=== GIVEN INFORMATION ===
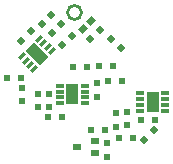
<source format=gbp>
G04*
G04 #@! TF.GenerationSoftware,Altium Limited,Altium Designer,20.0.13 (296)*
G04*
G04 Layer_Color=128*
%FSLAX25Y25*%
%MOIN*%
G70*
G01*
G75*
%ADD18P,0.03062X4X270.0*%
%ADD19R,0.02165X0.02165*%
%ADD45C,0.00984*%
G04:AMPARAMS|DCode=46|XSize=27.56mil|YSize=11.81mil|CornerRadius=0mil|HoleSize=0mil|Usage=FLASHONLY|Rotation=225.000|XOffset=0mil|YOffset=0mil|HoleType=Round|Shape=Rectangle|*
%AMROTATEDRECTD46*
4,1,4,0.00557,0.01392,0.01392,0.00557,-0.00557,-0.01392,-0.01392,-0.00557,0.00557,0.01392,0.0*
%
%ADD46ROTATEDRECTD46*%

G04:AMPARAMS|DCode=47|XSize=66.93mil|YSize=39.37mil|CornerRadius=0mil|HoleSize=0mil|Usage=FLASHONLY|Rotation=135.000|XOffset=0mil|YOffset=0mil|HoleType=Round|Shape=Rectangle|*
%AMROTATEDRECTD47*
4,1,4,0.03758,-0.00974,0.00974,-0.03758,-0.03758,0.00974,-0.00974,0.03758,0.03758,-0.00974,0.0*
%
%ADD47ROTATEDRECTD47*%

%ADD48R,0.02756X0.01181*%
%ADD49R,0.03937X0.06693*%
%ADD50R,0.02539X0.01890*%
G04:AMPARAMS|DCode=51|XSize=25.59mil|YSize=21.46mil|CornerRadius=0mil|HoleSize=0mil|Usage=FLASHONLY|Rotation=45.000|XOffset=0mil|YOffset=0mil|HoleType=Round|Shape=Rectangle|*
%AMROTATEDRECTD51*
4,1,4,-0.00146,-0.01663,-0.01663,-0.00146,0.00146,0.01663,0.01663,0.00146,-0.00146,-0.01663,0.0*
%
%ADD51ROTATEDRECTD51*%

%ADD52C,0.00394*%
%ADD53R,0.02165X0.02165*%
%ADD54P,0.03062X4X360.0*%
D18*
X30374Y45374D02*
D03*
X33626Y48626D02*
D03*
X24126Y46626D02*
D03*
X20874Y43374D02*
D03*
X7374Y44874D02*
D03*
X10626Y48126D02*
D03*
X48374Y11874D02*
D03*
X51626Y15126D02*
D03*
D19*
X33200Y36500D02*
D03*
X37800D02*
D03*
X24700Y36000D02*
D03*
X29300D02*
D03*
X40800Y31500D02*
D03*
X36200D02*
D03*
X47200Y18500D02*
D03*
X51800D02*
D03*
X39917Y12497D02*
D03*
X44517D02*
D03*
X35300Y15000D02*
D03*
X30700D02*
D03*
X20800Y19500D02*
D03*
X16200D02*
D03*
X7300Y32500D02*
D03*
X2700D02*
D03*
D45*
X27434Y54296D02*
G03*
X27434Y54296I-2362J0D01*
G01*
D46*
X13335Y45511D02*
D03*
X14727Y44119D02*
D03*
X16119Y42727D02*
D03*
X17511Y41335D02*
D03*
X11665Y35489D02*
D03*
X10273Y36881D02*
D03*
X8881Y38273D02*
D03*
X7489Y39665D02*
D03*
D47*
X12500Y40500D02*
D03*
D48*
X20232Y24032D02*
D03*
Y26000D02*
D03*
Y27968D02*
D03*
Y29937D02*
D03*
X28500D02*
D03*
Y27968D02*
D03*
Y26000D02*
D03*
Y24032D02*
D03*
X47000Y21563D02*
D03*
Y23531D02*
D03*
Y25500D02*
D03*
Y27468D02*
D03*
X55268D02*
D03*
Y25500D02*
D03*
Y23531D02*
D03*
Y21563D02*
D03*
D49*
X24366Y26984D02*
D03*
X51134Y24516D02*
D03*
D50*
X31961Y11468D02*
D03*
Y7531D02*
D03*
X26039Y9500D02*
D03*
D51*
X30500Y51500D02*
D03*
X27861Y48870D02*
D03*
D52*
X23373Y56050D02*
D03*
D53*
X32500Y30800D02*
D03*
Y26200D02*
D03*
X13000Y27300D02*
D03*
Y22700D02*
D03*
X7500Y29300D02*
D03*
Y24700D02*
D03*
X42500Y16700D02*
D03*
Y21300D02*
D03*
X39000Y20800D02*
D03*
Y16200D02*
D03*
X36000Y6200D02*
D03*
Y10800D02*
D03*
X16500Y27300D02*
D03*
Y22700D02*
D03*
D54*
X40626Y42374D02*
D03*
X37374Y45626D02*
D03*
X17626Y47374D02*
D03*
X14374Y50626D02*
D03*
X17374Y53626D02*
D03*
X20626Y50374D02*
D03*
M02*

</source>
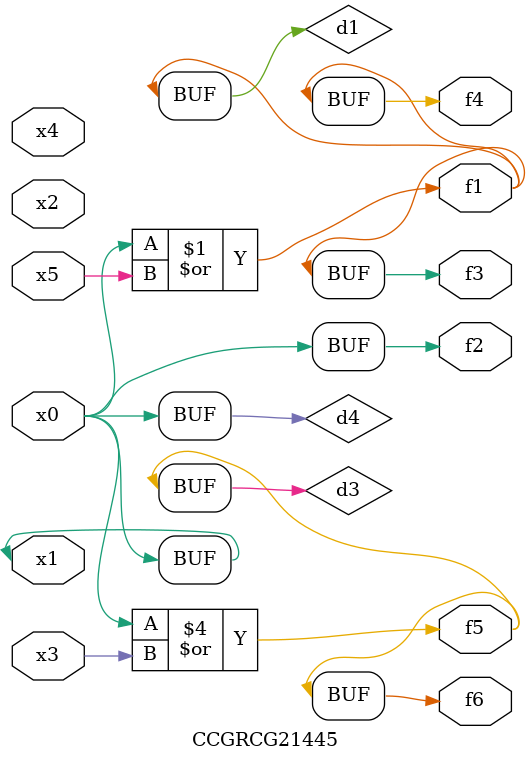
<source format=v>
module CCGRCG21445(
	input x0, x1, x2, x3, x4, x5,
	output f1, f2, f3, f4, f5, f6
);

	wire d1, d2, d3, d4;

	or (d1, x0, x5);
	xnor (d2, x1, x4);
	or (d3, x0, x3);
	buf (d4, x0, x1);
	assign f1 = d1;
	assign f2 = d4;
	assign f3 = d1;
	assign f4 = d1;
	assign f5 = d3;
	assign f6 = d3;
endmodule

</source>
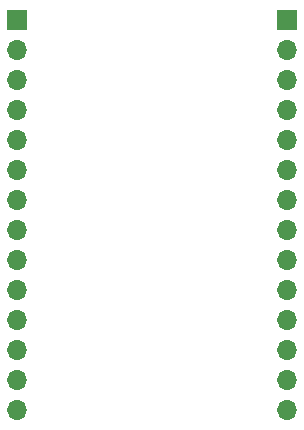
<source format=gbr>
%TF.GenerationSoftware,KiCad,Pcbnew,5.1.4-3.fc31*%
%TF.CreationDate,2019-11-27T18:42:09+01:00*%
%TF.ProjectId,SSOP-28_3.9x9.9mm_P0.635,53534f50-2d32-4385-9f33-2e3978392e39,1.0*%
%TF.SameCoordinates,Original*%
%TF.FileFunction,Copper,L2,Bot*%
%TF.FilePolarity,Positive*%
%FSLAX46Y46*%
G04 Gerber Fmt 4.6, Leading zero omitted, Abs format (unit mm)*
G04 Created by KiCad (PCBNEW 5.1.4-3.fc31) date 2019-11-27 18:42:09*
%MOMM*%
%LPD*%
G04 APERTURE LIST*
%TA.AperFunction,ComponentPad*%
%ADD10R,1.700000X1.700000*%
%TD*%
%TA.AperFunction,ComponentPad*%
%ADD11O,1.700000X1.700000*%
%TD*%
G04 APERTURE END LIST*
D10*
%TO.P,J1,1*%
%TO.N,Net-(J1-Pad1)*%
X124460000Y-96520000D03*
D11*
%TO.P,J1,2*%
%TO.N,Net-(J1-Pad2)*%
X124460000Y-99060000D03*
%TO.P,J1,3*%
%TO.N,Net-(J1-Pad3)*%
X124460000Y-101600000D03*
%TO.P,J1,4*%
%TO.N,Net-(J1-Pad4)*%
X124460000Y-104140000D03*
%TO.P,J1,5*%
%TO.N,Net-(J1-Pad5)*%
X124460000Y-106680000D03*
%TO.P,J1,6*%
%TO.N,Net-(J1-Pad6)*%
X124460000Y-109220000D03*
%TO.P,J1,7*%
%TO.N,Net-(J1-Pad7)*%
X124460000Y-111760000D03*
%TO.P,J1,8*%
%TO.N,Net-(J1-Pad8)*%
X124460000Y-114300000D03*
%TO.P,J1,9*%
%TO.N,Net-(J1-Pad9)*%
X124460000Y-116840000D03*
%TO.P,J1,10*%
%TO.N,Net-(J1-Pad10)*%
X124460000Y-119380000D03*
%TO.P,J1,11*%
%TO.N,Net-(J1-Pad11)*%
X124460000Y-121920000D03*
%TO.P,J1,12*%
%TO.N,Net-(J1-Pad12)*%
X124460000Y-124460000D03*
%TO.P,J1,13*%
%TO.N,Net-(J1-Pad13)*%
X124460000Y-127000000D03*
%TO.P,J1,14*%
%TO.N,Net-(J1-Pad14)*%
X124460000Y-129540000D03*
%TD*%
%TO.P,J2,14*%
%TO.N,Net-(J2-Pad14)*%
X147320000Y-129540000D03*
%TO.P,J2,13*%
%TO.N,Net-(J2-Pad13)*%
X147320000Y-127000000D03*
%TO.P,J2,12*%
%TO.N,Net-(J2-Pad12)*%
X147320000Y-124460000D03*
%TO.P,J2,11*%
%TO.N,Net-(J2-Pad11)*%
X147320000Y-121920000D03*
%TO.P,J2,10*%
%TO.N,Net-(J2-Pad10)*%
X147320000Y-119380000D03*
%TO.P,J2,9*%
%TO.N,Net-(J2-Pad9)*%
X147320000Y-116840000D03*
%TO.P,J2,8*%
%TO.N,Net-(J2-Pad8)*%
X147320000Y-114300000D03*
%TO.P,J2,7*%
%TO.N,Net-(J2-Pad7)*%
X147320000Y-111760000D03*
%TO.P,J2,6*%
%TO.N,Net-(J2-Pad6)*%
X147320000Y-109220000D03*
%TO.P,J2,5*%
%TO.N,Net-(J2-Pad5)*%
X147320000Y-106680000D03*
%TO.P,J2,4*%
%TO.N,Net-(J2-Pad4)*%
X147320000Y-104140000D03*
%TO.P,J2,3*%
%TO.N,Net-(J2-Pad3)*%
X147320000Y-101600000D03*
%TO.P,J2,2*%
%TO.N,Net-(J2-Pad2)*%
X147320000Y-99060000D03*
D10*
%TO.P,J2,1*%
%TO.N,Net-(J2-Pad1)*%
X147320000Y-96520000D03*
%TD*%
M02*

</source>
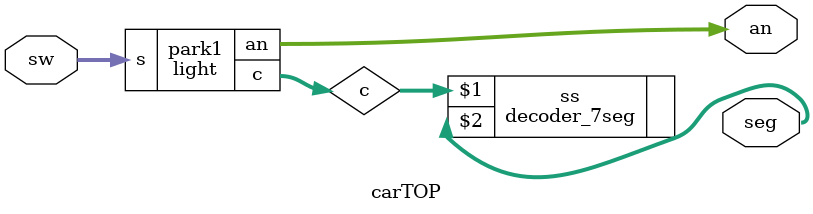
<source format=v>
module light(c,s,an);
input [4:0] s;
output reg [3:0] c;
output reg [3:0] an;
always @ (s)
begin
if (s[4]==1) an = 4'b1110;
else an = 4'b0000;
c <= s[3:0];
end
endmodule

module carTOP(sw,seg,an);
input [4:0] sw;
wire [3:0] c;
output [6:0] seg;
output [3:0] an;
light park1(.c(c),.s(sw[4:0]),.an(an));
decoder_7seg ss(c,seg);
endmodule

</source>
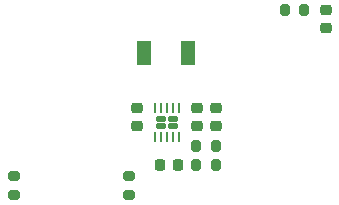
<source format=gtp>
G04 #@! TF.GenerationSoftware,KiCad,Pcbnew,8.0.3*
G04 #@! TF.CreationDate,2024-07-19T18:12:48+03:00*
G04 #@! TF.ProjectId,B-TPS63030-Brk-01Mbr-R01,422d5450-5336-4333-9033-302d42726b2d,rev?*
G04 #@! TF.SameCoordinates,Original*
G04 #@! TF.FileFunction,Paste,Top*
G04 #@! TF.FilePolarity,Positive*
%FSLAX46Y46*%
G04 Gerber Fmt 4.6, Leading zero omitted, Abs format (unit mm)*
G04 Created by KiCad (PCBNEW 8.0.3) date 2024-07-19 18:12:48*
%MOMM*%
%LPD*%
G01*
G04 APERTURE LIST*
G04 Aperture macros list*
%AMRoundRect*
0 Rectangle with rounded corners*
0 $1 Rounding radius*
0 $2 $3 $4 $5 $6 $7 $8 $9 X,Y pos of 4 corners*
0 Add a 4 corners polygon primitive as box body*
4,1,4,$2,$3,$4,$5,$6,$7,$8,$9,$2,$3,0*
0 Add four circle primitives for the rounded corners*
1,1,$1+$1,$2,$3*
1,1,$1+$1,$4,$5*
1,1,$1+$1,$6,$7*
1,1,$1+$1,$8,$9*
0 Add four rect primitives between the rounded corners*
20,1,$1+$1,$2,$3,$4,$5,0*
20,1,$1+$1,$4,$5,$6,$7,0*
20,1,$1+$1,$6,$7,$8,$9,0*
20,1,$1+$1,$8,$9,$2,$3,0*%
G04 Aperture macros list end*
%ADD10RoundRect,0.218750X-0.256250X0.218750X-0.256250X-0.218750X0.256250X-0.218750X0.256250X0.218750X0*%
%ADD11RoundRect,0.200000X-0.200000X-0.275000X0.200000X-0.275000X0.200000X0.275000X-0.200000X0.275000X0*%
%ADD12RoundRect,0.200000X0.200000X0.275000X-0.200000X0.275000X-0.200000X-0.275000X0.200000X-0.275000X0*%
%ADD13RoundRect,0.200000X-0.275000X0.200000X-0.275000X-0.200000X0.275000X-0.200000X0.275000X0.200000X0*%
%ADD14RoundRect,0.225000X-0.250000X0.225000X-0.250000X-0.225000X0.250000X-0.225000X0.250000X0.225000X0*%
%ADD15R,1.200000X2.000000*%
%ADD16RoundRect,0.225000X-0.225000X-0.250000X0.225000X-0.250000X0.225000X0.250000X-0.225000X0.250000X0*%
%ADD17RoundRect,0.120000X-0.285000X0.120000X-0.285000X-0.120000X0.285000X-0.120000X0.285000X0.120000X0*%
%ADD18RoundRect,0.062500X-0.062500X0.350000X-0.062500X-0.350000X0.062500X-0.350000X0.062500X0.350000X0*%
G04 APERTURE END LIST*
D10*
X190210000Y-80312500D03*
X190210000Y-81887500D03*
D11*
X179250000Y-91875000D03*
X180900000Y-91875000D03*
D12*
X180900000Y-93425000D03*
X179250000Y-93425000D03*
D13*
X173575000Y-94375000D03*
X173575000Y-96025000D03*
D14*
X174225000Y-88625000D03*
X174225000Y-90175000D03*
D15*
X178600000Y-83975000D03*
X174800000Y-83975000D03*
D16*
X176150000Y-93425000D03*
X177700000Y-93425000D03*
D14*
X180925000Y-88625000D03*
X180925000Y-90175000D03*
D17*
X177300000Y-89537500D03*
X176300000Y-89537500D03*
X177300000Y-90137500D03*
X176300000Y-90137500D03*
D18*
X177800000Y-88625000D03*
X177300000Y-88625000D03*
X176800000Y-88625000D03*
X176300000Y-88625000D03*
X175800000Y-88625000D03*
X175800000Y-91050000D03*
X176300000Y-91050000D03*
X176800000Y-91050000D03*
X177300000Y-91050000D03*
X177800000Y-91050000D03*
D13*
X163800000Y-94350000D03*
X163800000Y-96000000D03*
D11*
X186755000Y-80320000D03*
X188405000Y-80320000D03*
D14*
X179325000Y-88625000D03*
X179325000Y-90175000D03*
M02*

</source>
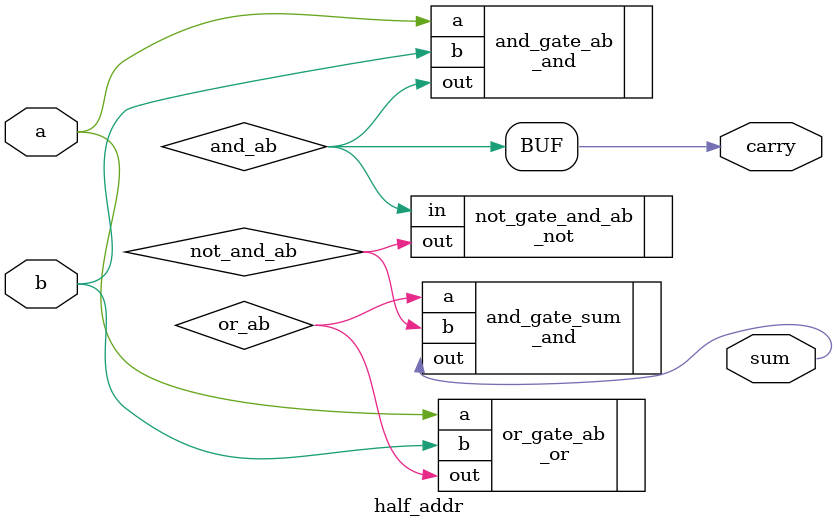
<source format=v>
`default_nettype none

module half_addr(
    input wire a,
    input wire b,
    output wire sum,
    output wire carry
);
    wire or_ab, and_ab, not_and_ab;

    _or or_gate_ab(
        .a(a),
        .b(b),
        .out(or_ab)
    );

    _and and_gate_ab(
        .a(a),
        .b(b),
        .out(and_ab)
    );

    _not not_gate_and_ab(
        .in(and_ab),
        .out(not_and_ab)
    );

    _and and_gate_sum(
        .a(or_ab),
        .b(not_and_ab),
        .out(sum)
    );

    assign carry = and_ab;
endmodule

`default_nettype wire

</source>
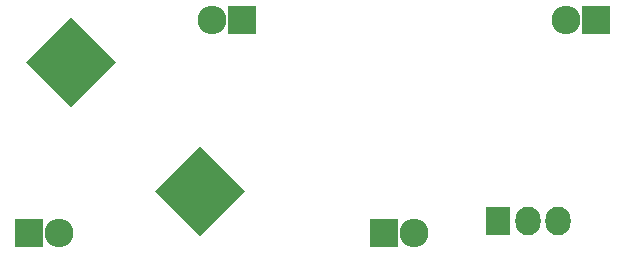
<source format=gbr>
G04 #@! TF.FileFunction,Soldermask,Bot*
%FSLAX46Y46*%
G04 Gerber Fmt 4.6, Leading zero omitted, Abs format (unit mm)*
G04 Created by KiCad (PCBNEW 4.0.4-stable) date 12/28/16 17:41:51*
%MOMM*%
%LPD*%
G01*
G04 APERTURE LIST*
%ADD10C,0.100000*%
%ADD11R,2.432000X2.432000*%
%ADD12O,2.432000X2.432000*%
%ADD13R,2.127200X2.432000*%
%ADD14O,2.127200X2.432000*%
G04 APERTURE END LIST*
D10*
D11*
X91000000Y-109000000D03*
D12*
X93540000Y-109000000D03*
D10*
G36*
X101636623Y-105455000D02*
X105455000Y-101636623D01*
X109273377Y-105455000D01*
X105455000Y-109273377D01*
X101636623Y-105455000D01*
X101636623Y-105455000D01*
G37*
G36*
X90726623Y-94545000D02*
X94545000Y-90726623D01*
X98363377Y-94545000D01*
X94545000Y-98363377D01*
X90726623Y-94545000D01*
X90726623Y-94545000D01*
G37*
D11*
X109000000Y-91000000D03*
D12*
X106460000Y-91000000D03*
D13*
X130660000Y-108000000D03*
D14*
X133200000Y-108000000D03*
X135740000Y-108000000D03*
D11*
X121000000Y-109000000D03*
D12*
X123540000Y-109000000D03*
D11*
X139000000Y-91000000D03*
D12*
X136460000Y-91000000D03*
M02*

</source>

=== DIRECTIONS FOR THIS TASK ===
Track down all lines above with the string "output" and copy them.

=== FINISHED EXERCISE ===
	output f1, f2, f3, f4, f5, f6
output reg [3:0] c;
output reg [3:0] an;
output [6:0] seg;
output [3:0] an;
    output wire sum,
    output wire carry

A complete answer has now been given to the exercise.